TIL that modern CPUs have an $F_2$-polynomial multiplication intrinsic operation: https://en.wikipedia.org/wiki/CLMUL_instruction_set
@j2kun Yeah, it's surprisingly useful. Aside from the classic "algebraic" use cases, there are some often useful bit tricks like computing the running bit parity by carryless multiplying by all ones/-1.
@j2kun For example, if you mark the start and end of a range with a 1 bit then the running parity is a mask vector to select the bits in those ranges. You can even use this for computing rasterization coverage masks for potentially overlapping polygons where overlaps are resolved with the "mod 2" rule.
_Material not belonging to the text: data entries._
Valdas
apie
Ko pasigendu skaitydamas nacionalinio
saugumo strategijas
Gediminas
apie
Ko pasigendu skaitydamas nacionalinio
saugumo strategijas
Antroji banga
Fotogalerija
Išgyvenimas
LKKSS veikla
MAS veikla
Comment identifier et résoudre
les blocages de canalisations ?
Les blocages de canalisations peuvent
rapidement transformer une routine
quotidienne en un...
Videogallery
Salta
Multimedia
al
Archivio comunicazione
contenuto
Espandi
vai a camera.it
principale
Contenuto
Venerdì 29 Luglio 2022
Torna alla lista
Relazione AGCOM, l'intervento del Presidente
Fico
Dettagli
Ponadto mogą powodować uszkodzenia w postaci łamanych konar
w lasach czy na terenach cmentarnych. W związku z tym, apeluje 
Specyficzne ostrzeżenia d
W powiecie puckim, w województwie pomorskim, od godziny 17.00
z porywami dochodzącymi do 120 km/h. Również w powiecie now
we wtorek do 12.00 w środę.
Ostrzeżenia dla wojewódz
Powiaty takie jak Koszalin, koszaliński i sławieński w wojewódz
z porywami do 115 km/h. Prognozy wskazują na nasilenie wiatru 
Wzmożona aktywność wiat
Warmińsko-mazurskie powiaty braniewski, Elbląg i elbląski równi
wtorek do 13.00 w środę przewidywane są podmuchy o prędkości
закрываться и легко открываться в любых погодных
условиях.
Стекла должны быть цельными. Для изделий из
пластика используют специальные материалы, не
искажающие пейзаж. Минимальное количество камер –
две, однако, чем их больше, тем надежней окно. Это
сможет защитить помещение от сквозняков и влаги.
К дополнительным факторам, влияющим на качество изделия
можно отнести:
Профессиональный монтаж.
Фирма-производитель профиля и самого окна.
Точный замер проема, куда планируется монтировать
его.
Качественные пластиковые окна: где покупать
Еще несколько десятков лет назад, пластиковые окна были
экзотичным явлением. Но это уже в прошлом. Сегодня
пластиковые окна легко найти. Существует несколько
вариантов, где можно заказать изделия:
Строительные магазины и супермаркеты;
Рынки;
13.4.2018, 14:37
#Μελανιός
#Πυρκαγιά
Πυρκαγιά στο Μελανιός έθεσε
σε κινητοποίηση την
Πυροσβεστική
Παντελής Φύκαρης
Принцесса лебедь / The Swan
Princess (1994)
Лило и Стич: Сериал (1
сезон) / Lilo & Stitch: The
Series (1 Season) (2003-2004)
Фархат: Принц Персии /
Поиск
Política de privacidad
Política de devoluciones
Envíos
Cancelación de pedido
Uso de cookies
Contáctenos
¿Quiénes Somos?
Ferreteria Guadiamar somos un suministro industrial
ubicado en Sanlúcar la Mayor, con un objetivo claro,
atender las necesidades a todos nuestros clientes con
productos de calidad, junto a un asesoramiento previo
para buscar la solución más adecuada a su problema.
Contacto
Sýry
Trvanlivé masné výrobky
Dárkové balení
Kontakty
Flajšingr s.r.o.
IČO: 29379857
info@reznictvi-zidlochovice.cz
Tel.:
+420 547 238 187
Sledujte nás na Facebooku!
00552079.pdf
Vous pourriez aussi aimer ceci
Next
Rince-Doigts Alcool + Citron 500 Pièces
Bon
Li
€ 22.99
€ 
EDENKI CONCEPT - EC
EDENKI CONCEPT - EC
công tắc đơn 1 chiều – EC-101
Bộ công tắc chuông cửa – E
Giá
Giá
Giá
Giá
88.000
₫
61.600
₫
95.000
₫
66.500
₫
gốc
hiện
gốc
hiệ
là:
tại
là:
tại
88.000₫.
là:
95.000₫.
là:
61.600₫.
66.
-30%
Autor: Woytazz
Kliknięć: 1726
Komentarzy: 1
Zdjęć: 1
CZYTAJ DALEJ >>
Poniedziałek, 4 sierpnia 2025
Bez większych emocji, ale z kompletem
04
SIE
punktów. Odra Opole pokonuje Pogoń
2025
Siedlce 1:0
@j2kun And here's a fun application to parsing quoted strings: https://github.com/simdjson/simdjson/blob/cab383e1de7385c6460b66e5fad25a116d750402/src/generic/stage1/json_string_scanner.h#L67
@pervognsen @j2kun speeding up multi-block CRC32C is another example:
@j2kun
A bit of an aside, but when you have instructions named PCLMULQDQ, PCLMULLQLQDQ, PCLMULHQLQDQ, PCLMULLQHQDQ and PCLMULHQHQDQ, I'm starting to question the use of the term "mnemonics" for assembler instruction names.
@j2kun More recent x86 CPUs also have GF2P8AFFINEQB, which does 8x8 GF(2) matrix multiplication. It has so many uses!